Ca ne commence pas forcément avec une petite musique angoissante et des bruits de pas qui se rapprochent. Ca ne se passe pas seulement dans les couloirs déserts et dans les métros vides, dans les quartiers chauds ou dans les caves putrides. Parfois, il y a des armes, des couteaux, des cutters, des battes, et puis souvent il n’y en pas, juste une présence, une voix et des poings, une menace, une injonction, une demande. Il arrive qu’il n’y ai pas de mots échangés. Juste un silence. Juste trop de bruit. Ce n’est pas toujours un inconnu, c’est même souvent un ami, un petit ami, un oncle, un grand-père. Ce ne sont pas seulement des hommes noirs, bruns ou jaunes, des sociopathes ou des abrutis, ce sont aussi des blancs, des cols blancs, des intelligents, des diplômés.
Il y a le sang et les vagins déchirés, les bleus sur les cuisses, les anus sanguinolents, les cheveux arrachés, les seins griffés. Et puis il y a ceux qui ne laissent aucune trace, même pas de sperme, ceux qui utilisent seulement leurs doigts, ceux qui voulaient juste se faire sucer. Il y a la honte puante de n’avoir rien à montrer, rien à prouver, pas de violence physique assez claire pour mériter un ITT, pas de petites lèvres à recoudre pour s’assurer que sa plainte sera prise au sérieux, qu’on ne se fera pas répondre qu’on l’avait bien cherché, avec cette jupe trop courte et nos yeux trop maquillés. Et pourquoi vous n’avez pas dit non ? Il fallait vous débattre si vous ne vouliez pas. Personne ne m’a dit ca. J’ai fait les questions et les réponses plusieurs fois, toute seule. C’est votre ami après tout. C’est un bon gars. Seulement je n’ai pas pu. J’ai dit non une fois, et puis deux, et puis trois, et puis par rafale, et puis plus du tout.
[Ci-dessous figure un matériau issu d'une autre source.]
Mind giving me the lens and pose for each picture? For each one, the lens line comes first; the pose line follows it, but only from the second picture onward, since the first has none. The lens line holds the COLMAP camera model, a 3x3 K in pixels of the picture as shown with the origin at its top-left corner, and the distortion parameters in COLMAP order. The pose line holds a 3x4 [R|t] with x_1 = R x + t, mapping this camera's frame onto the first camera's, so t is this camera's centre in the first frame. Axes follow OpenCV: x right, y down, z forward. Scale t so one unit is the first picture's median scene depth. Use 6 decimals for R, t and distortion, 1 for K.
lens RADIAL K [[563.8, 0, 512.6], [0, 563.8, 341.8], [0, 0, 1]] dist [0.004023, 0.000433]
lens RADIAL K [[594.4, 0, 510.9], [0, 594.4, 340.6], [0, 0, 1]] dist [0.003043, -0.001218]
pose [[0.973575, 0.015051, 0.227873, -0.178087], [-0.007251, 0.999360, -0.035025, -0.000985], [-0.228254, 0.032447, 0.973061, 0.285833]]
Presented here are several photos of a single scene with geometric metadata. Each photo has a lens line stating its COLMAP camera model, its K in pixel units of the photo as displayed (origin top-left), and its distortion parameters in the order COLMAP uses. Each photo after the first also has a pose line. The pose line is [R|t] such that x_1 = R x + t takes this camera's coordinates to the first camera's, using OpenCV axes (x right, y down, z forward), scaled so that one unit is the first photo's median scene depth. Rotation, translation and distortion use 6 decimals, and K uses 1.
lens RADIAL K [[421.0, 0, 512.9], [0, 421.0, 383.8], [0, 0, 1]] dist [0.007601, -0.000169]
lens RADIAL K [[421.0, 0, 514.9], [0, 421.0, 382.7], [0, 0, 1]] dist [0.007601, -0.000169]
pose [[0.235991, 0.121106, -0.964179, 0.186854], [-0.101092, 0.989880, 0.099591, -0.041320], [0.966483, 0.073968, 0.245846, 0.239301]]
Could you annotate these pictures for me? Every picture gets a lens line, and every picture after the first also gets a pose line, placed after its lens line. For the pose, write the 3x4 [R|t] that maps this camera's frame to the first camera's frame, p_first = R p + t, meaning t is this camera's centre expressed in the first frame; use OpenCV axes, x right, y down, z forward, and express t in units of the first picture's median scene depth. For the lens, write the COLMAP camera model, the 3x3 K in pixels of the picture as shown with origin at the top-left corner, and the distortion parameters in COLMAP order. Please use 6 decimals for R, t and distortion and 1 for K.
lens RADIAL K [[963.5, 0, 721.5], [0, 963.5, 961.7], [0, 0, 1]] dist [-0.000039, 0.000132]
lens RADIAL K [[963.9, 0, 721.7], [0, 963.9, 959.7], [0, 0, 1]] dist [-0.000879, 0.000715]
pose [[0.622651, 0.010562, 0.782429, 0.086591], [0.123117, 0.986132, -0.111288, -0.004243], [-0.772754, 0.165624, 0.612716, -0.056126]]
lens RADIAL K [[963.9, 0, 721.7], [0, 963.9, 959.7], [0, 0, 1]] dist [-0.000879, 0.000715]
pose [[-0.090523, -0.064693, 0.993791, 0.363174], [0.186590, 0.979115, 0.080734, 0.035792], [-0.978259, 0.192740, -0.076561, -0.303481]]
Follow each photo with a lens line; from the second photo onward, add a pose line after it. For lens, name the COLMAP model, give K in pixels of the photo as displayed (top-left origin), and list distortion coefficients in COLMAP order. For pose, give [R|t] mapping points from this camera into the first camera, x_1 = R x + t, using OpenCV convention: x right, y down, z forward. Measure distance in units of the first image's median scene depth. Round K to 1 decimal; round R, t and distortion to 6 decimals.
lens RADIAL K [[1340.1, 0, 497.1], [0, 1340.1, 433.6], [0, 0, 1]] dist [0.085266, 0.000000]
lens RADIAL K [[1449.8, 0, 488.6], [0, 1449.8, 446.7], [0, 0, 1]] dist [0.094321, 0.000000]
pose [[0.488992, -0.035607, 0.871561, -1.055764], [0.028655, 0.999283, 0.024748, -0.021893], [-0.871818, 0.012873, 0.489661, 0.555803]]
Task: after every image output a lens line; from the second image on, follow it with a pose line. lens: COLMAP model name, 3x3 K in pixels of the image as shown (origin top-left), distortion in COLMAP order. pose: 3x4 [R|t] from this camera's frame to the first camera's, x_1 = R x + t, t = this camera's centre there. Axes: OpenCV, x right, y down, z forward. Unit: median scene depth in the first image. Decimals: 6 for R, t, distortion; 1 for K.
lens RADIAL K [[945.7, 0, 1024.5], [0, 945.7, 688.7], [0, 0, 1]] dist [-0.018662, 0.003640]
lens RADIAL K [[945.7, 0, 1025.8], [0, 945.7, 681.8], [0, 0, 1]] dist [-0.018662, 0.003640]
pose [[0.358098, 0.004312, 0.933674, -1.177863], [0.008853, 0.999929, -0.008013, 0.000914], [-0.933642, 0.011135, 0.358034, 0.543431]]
J’ai fait un calcul rapide, continuer à me battre, risquer de le confronter physiquement, ou me laisser faire, penser à autre chose, les cuisses écartées et la tête embrumée, épidurale mentale, je ne sens plus rien, je ne pleure pas, je n’existe pas. Il a dit merci à la fin. Il m’a raccompagné en voiture. Il a continué à m’appeler. On avait passé un si bon moment. Il fallait remettre ca. Il fallait se revoir. Il fallait me laver cent fois et m’enfermer, il fallait ne plus sortir, craindre la moindre sonnerie, le moindre courrier, il fallait se taire, parce que je ne savais pas quoi dire, parce que je ne savais pas expliquer l’abandon soudain de mes fonctions vitales, ces 10 minutes hors du temps, entre horreur et anesthésie, mon corps immobile secoué par les coups de reins de celui que je pensais désirer.
Je n’ai pas porté plainte parce que c’était de ma faute. J’aurais du le tuer. J’aurais du crier. J’aurais du fuir. J’aurais du me suicider. Je n’ai pas porté plainte parce que c’était mon ami, que nous avions une relation ambiguë, que j’ai longtemps pensé l’avoir provoqué. Je n’ai pas porté plainte parce que je méritais qu’il me punisse, petite allumeuse stupide. Je n’ai pas porté plainte parce que je n’ai pas mis de mots sur cette soirée avant plusieurs années. Je savais que quelque chose de grave était arrivé. Je savais le dégoût de moi. Je n’avais pas compris pourquoi. Je ne me l’autorisais pas. J’ai continué à vivre. Moi la grosse, moi la grande gueule, on ne me viole pas.